*Exercise brief*:
For the records that follow, please set down exactly the lines between the one holding "56.975 141.19 -90))" and the one holding "(unlocked yes)", inclusive, and only those.

*Data shown*:
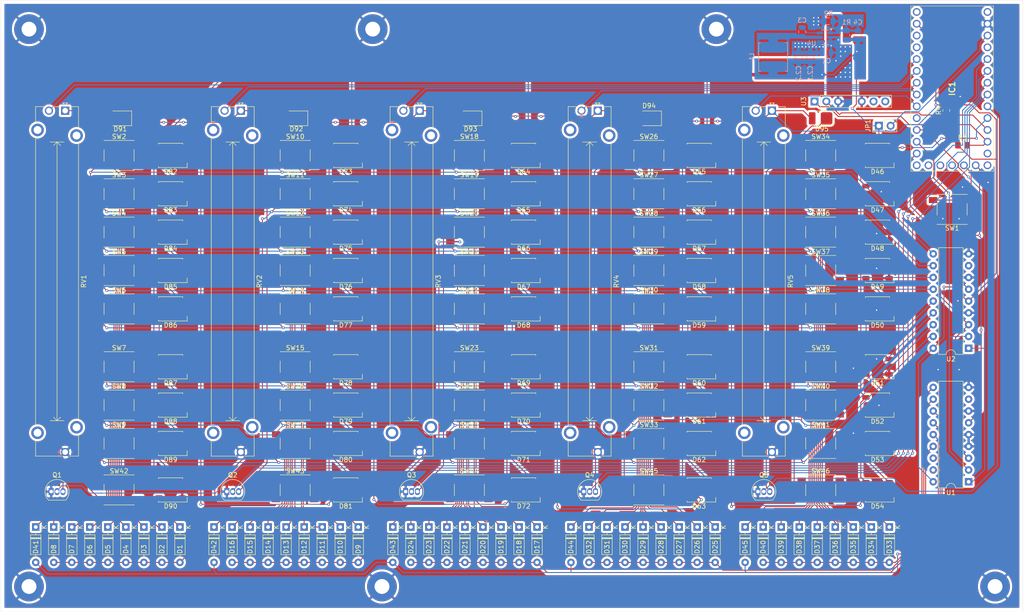
<source format=kicad_pcb>
(kicad_pcb
	(version 20240108)
	(generator "pcbnew")
	(generator_version "8.0")
	(general
		(thickness 1.6)
		(legacy_teardrops no)
	)
	(paper "A4")
	(layers
		(0 "F.Cu" signal)
		(31 "B.Cu" signal)
		(32 "B.Adhes" user "B.Adhesive")
		(33 "F.Adhes" user "F.Adhesive")
		(34 "B.Paste" user)
		(35 "F.Paste" user)
		(36 "B.SilkS" user "B.Silkscreen")
		(37 "F.SilkS" user "F.Silkscreen")
		(38 "B.Mask" user)
		(39 "F.Mask" user)
		(40 "Dwgs.User" user "User.Drawings")
		(41 "Cmts.User" user "User.Comments")
		(42 "Eco1.User" user "User.Eco1")
		(43 "Eco2.User" user "User.Eco2")
		(44 "Edge.Cuts" user)
		(45 "Margin" user)
		(46 "B.CrtYd" user "B.Courtyard")
		(47 "F.CrtYd" user "F.Courtyard")
		(48 "B.Fab" user)
		(49 "F.Fab" user)
		(50 "User.1" user)
		(51 "User.2" user)
		(52 "User.3" user)
		(53 "User.4" user)
		(54 "User.5" user)
		(55 "User.6" user)
		(56 "User.7" user)
		(57 "User.8" user)
		(58 "User.9" user)
	)
	(setup
		(pad_to_mask_clearance 0)
		(allow_soldermask_bridges_in_footprints no)
		(pcbplotparams
			(layerselection 0x00010fc_ffffffff)
			(plot_on_all_layers_selection 0x0000000_00000000)
			(disableapertmacros no)
			(usegerberextensions no)
			(usegerberattributes yes)
			(usegerberadvancedattributes yes)
			(creategerberjobfile yes)
			(dashed_line_dash_ratio 12.000000)
			(dashed_line_gap_ratio 3.000000)
			(svgprecision 4)
			(plotframeref no)
			(viasonmask no)
			(mode 1)
			(useauxorigin no)
			(hpglpennumber 1)
			(hpglpenspeed 20)
			(hpglpendiameter 15.000000)
			(pdf_front_fp_property_popups yes)
			(pdf_back_fp_property_popups yes)
			(dxfpolygonmode yes)
			(dxfimperialunits yes)
			(dxfusepcbnewfont yes)
			(psnegative no)
			(psa4output no)
			(plotreference yes)
			(plotvalue yes)
			(plotfptext yes)
			(plotinvisibletext no)
			(sketchpadsonfab no)
			(subtractmaskfromsilk no)
			(outputformat 1)
			(mirror no)
			(drillshape 0)
			(scaleselection 1)
			(outputdirectory "Gerbers/")
		)
	)
	(net 0 "")
	(net 1 "Ext Gnd")
	(net 2 "Net-(U3-Vout)")
	(net 3 "5v")
	(net 4 "Net-(U4-SW)")
	(net 5 "Net-(U4-BST)")
	(net 6 "Net-(U4-FB)")
	(net 7 "Net-(D1-K)")
	(net 8 "Column1")
	(net 9 "Net-(D2-K)")
	(net 10 "Net-(D3-K)")
	(net 11 "Net-(D4-K)")
	(net 12 "Net-(D5-K)")
	(net 13 "Net-(D6-K)")
	(net 14 "Net-(D7-K)")
	(net 15 "Net-(D8-K)")
	(net 16 "Net-(D9-K)")
	(net 17 "Column2")
	(net 18 "Net-(D10-K)")
	(net 19 "Net-(D11-K)")
	(net 20 "Net-(D12-K)")
	(net 21 "Net-(D13-K)")
	(net 22 "Net-(D14-K)")
	(net 23 "Net-(D15-K)")
	(net 24 "Net-(D16-K)")
	(net 25 "Net-(D17-K)")
	(net 26 "Column3")
	(net 27 "Net-(D18-K)")
	(net 28 "Net-(D19-K)")
	(net 29 "Net-(D20-K)")
	(net 30 "Net-(D21-K)")
	(net 31 "Net-(D22-K)")
	(net 32 "Net-(D23-K)")
	(net 33 "Net-(D24-K)")
	(net 34 "Column4")
	(net 35 "Net-(D25-K)")
	(net 36 "Net-(D26-K)")
	(net 37 "Net-(D27-K)")
	(net 38 "Net-(D28-K)")
	(net 39 "Net-(D29-K)")
	(net 40 "Net-(D30-K)")
	(net 41 "Net-(D31-K)")
	(net 42 "Net-(D32-K)")
	(net 43 "Net-(D33-K)")
	(net 44 "Column5")
	(net 45 "Net-(D34-K)")
	(net 46 "Net-(D35-K)")
	(net 47 "Net-(D36-K)")
	(net 48 "Net-(D37-K)")
	(net 49 "Net-(D38-K)")
	(net 50 "Net-(D39-K)")
	(net 51 "Net-(D40-K)")
	(net 52 "Column6")
	(net 53 "Net-(D41-K)")
	(net 54 "Net-(D42-K)")
	(net 55 "Net-(D43-K)")
	(net 56 "Net-(D44-K)")
	(net 57 "Net-(D45-K)")
	(net 58 "Net-(D46-DOUT)")
	(net 59 "NeoPixel")
	(net 60 "Net-(D47-DOUT)")
	(net 61 "Net-(D48-DOUT)")
	(net 62 "Net-(D49-DOUT)")
	(net 63 "Net-(D50-DOUT)")
	(net 64 "Net-(D51-DOUT)")
	(net 65 "Net-(D52-DOUT)")
	(net 66 "Net-(D53-DOUT)")
	(net 67 "Net-(D54-DOUT)")
	(net 68 "Net-(D55-DOUT)")
	(net 69 "Net-(D56-DOUT)")
	(net 70 "Net-(D57-DOUT)")
	(net 71 "Net-(D58-DOUT)")
	(net 72 "Net-(D59-DOUT)")
	(net 73 "Net-(D60-DOUT)")
	(net 74 "Net-(D61-DOUT)")
	(net 75 "Net-(D62-DOUT)")
	(net 76 "Net-(D63-DOUT)")
	(net 77 "Net-(D64-DOUT)")
	(net 78 "Net-(D65-DOUT)")
	(net 79 "Net-(D66-DOUT)")
	(net 80 "Net-(D67-DOUT)")
	(net 81 "Net-(D68-DOUT)")
	(net 82 "Net-(D69-DOUT)")
	(net 83 "Net-(D70-DOUT)")
	(net 84 "Net-(D71-DOUT)")
	(net 85 "Net-(D72-DOUT)")
	(net 86 "Net-(D73-DOUT)")
	(net 87 "Net-(D74-DOUT)")
	(net 88 "Net-(D75-DOUT)")
	(net 89 "Net-(D76-DOUT)")
	(net 90 "Net-(D77-DOUT)")
	(net 91 "Net-(D78-DOUT)")
	(net 92 "Net-(D79-DOUT)")
	(net 93 "Net-(D80-DOUT)")
	(net 94 "Net-(D81-DOUT)")
	(net 95 "Net-(D82-DOUT)")
	(net 96 "Net-(D83-DOUT)")
	(net 97 "Net-(D84-DOUT)")
	(net 98 "Net-(D85-DOUT)")
	(net 99 "Net-(D86-DOUT)")
	(net 100 "Net-(D87-DOUT)")
	(net 101 "Net-(D88-DOUT)")
	(net 102 "Net-(D89-DOUT)")
	(net 103 "3v3")
	(net 104 "Net-(D91-K)")
	(net 105 "Net-(D92-K)")
	(net 106 "Net-(D93-K)")
	(net 107 "Net-(D94-K)")
	(net 108 "Net-(D95-K)")
	(net 109 "SDA")
	(net 110 "unconnected-(IC1-RESET_1-Pad16)")
	(net 111 "unconnected-(IC1-A5-Pad10)")
	(net 112 "Ch2Zero")
	(net 113 "Pot2")
	(net 114 "unconnected-(IC1-2-Pad14)")
	(net 115 "unconnected-(IC1-RST-Pad1)")
	(net 116 "Recovery")
	(net 117 "unconnected-(IC1-VHI-Pad4)")
	(net 118 "Ch4Zero")
	(net 119 "Ch1Zero")
	(net 120 "Ch5Zero")
	(net 121 "Pot1")
	(net 122 "SPI_POCI")
	(net 123 "Pot3")
	(net 124 "unconnected-(IC1-RX-Pad20)")
	(net 125 "Ch3Zero")
	(net 126 "unconnected-(IC1-BAT-Pad33)")
	(net 127 "SPI_PICO")
	(net 128 "SCL")
	(net 129 "SPI_SCK")
	(net 130 "unconnected-(IC1-13-Pad30)")
	(net 131 "Pot4")
	(net 132 "unconnected-(IC1-AREF-Pad3)")
	(net 133 "unconnected-(IC1-TX-Pad21)")
	(net 134 "Pot5")
	(net 135 "unconnected-(IC1-RESET_2-Pad17)")
	(net 136 "unconnected-(IC1-EN-Pad15)")
	(net 137 "USB_5v")
	(net 138 "Row1")
	(net 139 "Row2")
	(net 140 "Row3")
	(net 141 "Row4")
	(net 142 "Row5")
	(net 143 "Row6")
	(net 144 "Row7")
	(net 145 "Row8")
	(net 146 "ExpReset")
	(net 147 "unconnected-(U1-INT-Pad8)")
	(net 148 "unconnected-(U1-GP7-Pad17)")
	(net 149 "unconnected-(U1-GP6-Pad16)")
	(net 150 "unconnected-(U2-INT-Pad8)")
	(net 151 "unconnected-(U3-D+-Pad6)")
	(net 152 "unconnected-(U3-D--Pad5)")
	(net 153 "unconnected-(D90-DOUT-Pad3)")
	(footprint "Potentiometer_THT:Potentiometer_Bourns_PTA6043_Single_Slide" (layer "F.Cu") (at 47.789064 51.555 -90))
	(footprint "Diode_THT:D_DO-35_SOD27_P7.62mm_Horizontal" (layer "F.Cu") (at 160.56875 141.19 -90))
	(footprint "LED_SMD:LED_LiteOn_LTST-E563C_PLCC4_5.0x5.0mm_P3.2mm_HandSoldering" (layer "F.Cu") (at 222.685936 123.205 180))
	(footprint "ControlMixer:SW_Push_1P1T_NO_6x6mm" (layer "F.Cu") (at 173.4625 106.685))
	(footprint "Diode_THT:D_DO-35_SOD27_P7.62mm_Horizontal" (layer "F.Cu") (at 83.71875 141.19 -90))
	(footprint "ControlMixer:SW_Push_1P1T_NO_6x6mm" (layer "F.Cu") (at 210.4625 85.965))
	(footprint "ControlMixer:SW_Push_1P1T_NO_6x6mm" (layer "F.Cu") (at 210.4625 106.685))
	(footprint "ControlMixer:SW_Push_1P1T_NO_6x6mm" (layer "F.Cu") (at 59.389064 69.445))
	(footprint "Potentiometer_THT:Potentiometer_Bourns_PTA6043_Single_Slide" (layer "F.Cu") (at 85.6125 51.555 -90))
	(footprint "Diode_THT:D_DO-35_SOD27_P7.62mm_Horizontal" (layer "F.Cu") (at 60.85625 141.19 -90))
	(footprint "Diode_THT:D_DO-35_SOD27_P7.62mm_Horizontal" (layer "F.Cu") (at 91.48125 141.19 -90))
	(footprint "Diode_THT:D_DO-35_SOD27_P7.62mm_Horizontal" (layer "F.Cu") (at 103.125 141.19 -90))
	(footprint "Diode_THT:D_DO-35_SOD27_P7.62mm_Horizontal" (layer "F.Cu") (at 133.8625 141.19 -90))
	(footprint "LED_SMD:LED_LiteOn_LTST-E563C_PLCC4_5.0x5.0mm_P3.2mm_HandSoldering" (layer "F.Cu") (at 222.685936 85.965 180))
	(footprint "ControlMixer:SW_Push_1P1T_NO_6x6mm" (layer "F.Cu") (at 134.8125 114.945))
	(footprint "ControlMixer:SW_Push_1P1T_NO_6x6mm" (layer "F.Cu") (at 210.4625 123.205))
	(footprint "LED_SMD:LED_LiteOn_LTST-E563C_PLCC4_5.0x5.0mm_P3.2mm_HandSoldering" (layer "F.Cu") (at 222.685936 114.945 180))
	(footprint "LED_SMD:LED_LiteOn_LTST-E563C_PLCC4_5.0x5.0mm_P3.2mm_HandSoldering" (layer "F.Cu") (at 108.2125 85.965 180))
	(footprint "ControlMixer:SW_Push_1P1T_NO_6x6mm" (layer "F.Cu") (at 59.389064 123.205))
	(footprint "ControlMixer:SW_Push_1P1T_NO_6x6mm" (layer "F.Cu") (at 210.4625 69.445))
	(footprint "LED_SMD:LED_LiteOn_LTST-E563C_PLCC4_5.0x5.0mm_P3.2mm_HandSoldering" (layer "F.Cu") (at 146.501562 77.705 180))
	(footprint "Diode_THT:D_DO-35_SOD27_P7.62mm_Horizontal" (layer "F.Cu") (at 213.59375 141.19 -90))
	(footprint "Diode_THT:D_DO-35_SOD27_P7.62mm_Horizontal" (layer "F.Cu") (at 217.475 141.19 -90))
	(footprint "ControlMixer:SW_Push_1P1T_NO_6x6mm" (layer "F.Cu") (at 59.389064 133.205))
	(footprint "Diode_THT:D_DO-35_SOD27_P7.62mm_Horizontal" (layer "F.Cu") (at 56.975 141.19 -90))
	(footprint "ControlMixer:SW_Push_1P1T_NO_6x6mm" (layer "F.Cu") (at 173.4625 94.225))
	(footprint "LED_SMD:LED_LiteOn_LTST-E563C_PLCC4_5.0x5.0mm_P3.2mm_HandSoldering" (layer "F.Cu") (at 222.685936 69.445 180))
	(footprint "Diode_THT:D_DO-35_SOD27_P7.62mm_Horizontal" (layer "F.Cu") (at 110.8875 141.19 -90))
	(footprint "LED_SMD:LED_LiteOn_LTST-E563C_PLCC4_5.0x5.0mm_P3.2mm_HandSoldering" (layer "F.Cu") (at 184.3 61.185 180))
	(footprint "ControlMixer:SW_Push_1P1T_NO_6x6mm" (layer "F.Cu") (at 59.389064 85.965))
	(footprint "Diode_THT:D_DO-35_SOD27_P7.62mm_Horizontal"
		(layer "F.Cu")
		(uuid "20bc884d-9c9c-4491-95f7-00c078e0aae5")
		(at 179.975 141.19 -90)
		(descr "Diode, DO-35_SOD27 series, Axial, Horizontal, pin pitch=7.62mm, , length*diameter=4*2mm^2, , http://www.diodes.com/_files/packages/DO-35.pdf")
		(tags "Diode DO-35_SOD27 series Axial Horizontal pin pitch 7.62mm  length 4mm diameter 2mm")
		(property "Reference" "D27"
			(at 4.31 0 90)
			(layer "F.SilkS")
			(uuid "78e4d830-1a7a-46c4-a091-8f1312c851b4")
			(effects
				(font
					(size 1 1)
					(thickness 0.15)
				)
			)
		)
		(property "Value" "1N4148"
			(at 3.81 2.12 90)
			(layer "F.Fab")
			(uuid "42a4fc1c-1ad1-4cfb-b0fd-69079db63dfe")
			(effects
				(font
					(size 1 1)
					(thickness 0.15)
				)
			)
		)
		(property "Footprint" "Diode_THT:D_DO-35_SOD27_P7.62mm_Horizontal"
			(at 0 0 -90)
			(unlocked yes)
			(layer "F.Fab")
			(hide yes)
			(uuid "ec3060f6-8424-4078-ab39-3de537602110")
			(effects
				(font
					(size 1.27 1.27)
				)
			)
		)
		(property "Datasheet" "htt
... [2313065 chars truncated]
</source>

*Result of this exercise*:
	(footprint "Diode_THT:D_DO-35_SOD27_P7.62mm_Horizontal" (layer "F.Cu") (at 56.975 141.19 -90))
	(footprint "ControlMixer:SW_Push_1P1T_NO_6x6mm" (layer "F.Cu") (at 173.4625 94.225))
	(footprint "LED_SMD:LED_LiteOn_LTST-E563C_PLCC4_5.0x5.0mm_P3.2mm_HandSoldering" (layer "F.Cu") (at 222.685936 69.445 180))
	(footprint "Diode_THT:D_DO-35_SOD27_P7.62mm_Horizontal" (layer "F.Cu") (at 110.8875 141.19 -90))
	(footprint "LED_SMD:LED_LiteOn_LTST-E563C_PLCC4_5.0x5.0mm_P3.2mm_HandSoldering" (layer "F.Cu") (at 184.3 61.185 180))
	(footprint "ControlMixer:SW_Push_1P1T_NO_6x6mm" (layer "F.Cu") (at 59.389064 85.965))
	(footprint "Diode_THT:D_DO-35_SOD27_P7.62mm_Horizontal"
		(layer "F.Cu")
		(uuid "20bc884d-9c9c-4491-95f7-00c078e0aae5")
		(at 179.975 141.19 -90)
		(descr "Diode, DO-35_SOD27 series, Axial, Horizontal, pin pitch=7.62mm, , length*diameter=4*2mm^2, , http://www.diodes.com/_files/packages/DO-35.pdf")
		(tags "Diode DO-35_SOD27 series Axial Horizontal pin pitch 7.62mm  length 4mm diameter 2mm")
		(property "Reference" "D27"
			(at 4.31 0 90)
			(layer "F.SilkS")
			(uuid "78e4d830-1a7a-46c4-a091-8f1312c851b4")
			(effects
				(font
					(size 1 1)
					(thickness 0.15)
				)
			)
		)
		(property "Value" "1N4148"
			(at 3.81 2.12 90)
			(layer "F.Fab")
			(uuid "42a4fc1c-1ad1-4cfb-b0fd-69079db63dfe")
			(effects
				(font
					(size 1 1)
					(thickness 0.15)
				)
			)
		)
		(property "Footprint" "Diode_THT:D_DO-35_SOD27_P7.62mm_Horizontal"
			(at 0 0 -90)
			(unlocked yes)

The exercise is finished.